Source data —
****************************************

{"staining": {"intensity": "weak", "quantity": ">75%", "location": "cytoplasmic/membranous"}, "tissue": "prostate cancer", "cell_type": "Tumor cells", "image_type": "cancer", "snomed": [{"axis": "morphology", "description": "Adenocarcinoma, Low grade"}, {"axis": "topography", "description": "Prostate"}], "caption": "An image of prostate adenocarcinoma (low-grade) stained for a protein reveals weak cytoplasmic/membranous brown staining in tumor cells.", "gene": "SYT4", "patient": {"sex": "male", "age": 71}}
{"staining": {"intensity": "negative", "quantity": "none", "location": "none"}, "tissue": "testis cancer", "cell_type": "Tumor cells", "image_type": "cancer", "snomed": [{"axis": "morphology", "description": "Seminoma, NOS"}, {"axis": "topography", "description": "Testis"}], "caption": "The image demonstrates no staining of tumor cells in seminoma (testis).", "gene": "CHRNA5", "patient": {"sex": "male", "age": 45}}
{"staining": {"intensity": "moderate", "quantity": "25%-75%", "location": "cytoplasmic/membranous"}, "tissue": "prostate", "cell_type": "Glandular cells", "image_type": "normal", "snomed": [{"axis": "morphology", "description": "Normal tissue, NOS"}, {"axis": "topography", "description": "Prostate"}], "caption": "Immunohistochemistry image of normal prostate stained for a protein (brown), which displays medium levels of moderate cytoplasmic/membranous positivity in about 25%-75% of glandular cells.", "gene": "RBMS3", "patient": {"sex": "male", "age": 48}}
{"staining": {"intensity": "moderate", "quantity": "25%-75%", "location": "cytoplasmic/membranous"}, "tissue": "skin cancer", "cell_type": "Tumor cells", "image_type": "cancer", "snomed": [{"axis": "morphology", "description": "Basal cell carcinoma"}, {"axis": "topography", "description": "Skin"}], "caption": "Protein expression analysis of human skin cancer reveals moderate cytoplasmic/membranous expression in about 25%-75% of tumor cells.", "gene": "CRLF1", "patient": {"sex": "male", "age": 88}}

****************************************

Problem to solve — Extract all of the data exactly as written.

Exercise result —
{"staining": {"intensity": "weak", "quantity": ">75%", "location": "cytoplasmic/membranous"}, "tissue": "prostate cancer", "cell_type": "Tumor cells", "image_type": "cancer", "snomed": [{"axis": "morphology", "description": "Adenocarcinoma, Low grade"}, {"axis": "topography", "description": "Prostate"}], "caption": "An image of prostate adenocarcinoma (low-grade) stained for a protein reveals weak cytoplasmic/membranous brown staining in tumor cells.", "gene": "SYT4", "patient": {"sex": "male", "age": 71}}
{"staining": {"intensity": "negative", "quantity": "none", "location": "none"}, "tissue": "testis cancer", "cell_type": "Tumor cells", "image_type": "cancer", "snomed": [{"axis": "morphology", "description": "Seminoma, NOS"}, {"axis": "topography", "description": "Testis"}], "caption": "The image demonstrates no staining of tumor cells in seminoma (testis).", "gene": "CHRNA5", "patient": {"sex": "male", "age": 45}}
{"staining": {"intensity": "moderate", "quantity": "25%-75%", "location": "cytoplasmic/membranous"}, "tissue": "prostate", "cell_type": "Glandular cells", "image_type": "normal", "snomed": [{"axis": "morphology", "description": "Normal tissue, NOS"}, {"axis": "topography", "description": "Prostate"}], "caption": "Immunohistochemistry image of normal prostate stained for a protein (brown), which displays medium levels of moderate cytoplasmic/membranous positivity in about 25%-75% of glandular cells.", "gene": "RBMS3", "patient": {"sex": "male", "age": 48}}
{"staining": {"intensity": "moderate", "quantity": "25%-75%", "location": "cytoplasmic/membranous"}, "tissue": "skin cancer", "cell_type": "Tumor cells", "image_type": "cancer", "snomed": [{"axis": "morphology", "description": "Basal cell carcinoma"}, {"axis": "topography", "description": "Skin"}], "caption": "Protein expression analysis of human skin cancer reveals moderate cytoplasmic/membranous expression in about 25%-75% of tumor cells.", "gene": "CRLF1", "patient": {"sex": "male", "age": 88}}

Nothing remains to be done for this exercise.